TEXT PASSAGE:
· · · ·
We start by normalizing the size of the entire ink such that the y values are within the range [0, 1], similar to how we process it for raw points. The time values are scaled linearly to match the length of the ink such that

$$\begin{aligned} t_{N-1} - t_0 = \sum _{i=1}^{N-1} \left[ (x_i - x_{i-1})^2 + (y_i - y_{i-1})^2\right] ^{1/2}. \end{aligned}$$
(2)

in order to obtain values in the same numerical range as x and y. This sets the time difference between the first and last points of the stroke to be equal to the total spatial length of the stroke.

For each stroke in an ink, the coefficients \(\alpha \), \(\beta \), and \(\gamma \) are computed by minimizing the sum of squared errors (SSE) between each observed point i and its corresponding closest point (defined by \(s_i\)) on the Bézier curve:

$$\begin{aligned} \sum _{i=0}^{N-1} \left( x_i - x(s_i)\right) ^2 + \left( y_i - y(s_i)\right) ^2 + \left( t_i - t(s_i)\right) ^2. \end{aligned}$$
(3)

where N is the number of points in the stroke. Given a set of coordinates \(s_i\), computing the coefficients corresponds to solving the following linear system of equations:

$$\begin{aligned} \underbrace{\left[ \begin{array}{ccc} x_1 &{}\quad y_1 &{}\quad t_1 \\ x_2 &{}\quad y_2 &{}\quad t_2 \\ \vdots &{}\quad \vdots &{}\quad \vdots \\ x_N &{}\quad y_N &{}\quad t_N \end{array}\right] }_{Z} = \underbrace{\left[ \begin{array}{cccc} 1 &{}\quad s_1 &{}\quad s_1^2 &{}\quad s_1^3 \\ 1 &{}\quad s_2 &{}\quad s_2^2 &{}\quad s_2^3 \\ \vdots &{}\quad \vdots &{}\quad \vdots &{}\quad \vdots \\ 1 &{}\quad s_N &{}\quad s_N^2 &{}\quad s_N^3 \end{array}\right] }_{V} \underbrace{\left[ \begin{array}{ccc} \alpha _0 &{}\quad \beta _0 &{}\quad \gamma _0 \\ \alpha _1 &{}\quad \beta _1 &{}\quad \gamma _1 \\ \alpha _2 &{}\quad \beta _2 &{}\quad \gamma _2 \\ \alpha _3 &{}\quad \beta _3 &{}\quad \gamma _3 \end{array}\right] }_{\varOmega } \end{aligned}$$
(4)

which can be solved exactly for \(N\le 4\), and in the least-squares sense otherwise, e.g., by solving the normalized equations

$$\begin{aligned} V^\mathsf {T}Z = V^\mathsf {T}V\varOmega . \end{aligned}$$
(5)
· · · ·
DATASET SECTION:
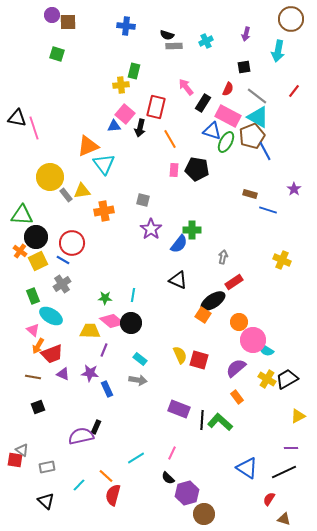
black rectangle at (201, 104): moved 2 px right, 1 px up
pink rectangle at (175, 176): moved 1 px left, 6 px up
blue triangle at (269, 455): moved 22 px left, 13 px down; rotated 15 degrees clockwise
· · · ·
SHORT TASK 1: Rewrite the Bézier-fitting passage between "in order to" and "of the stroke.", inclusive, replacing "spatial" with "geometric".
SHORT TASK 2: According to the Bézier-fitting passage, under what condition can the linear system for the coefficients be solved exactly?

OUTPUT 1:
in order to obtain values in the same numerical range as x and y. This sets the time difference between the first and last points of the stroke to be equal to the total geometric length of the stroke.

OUTPUT 2: When N ≤ 4.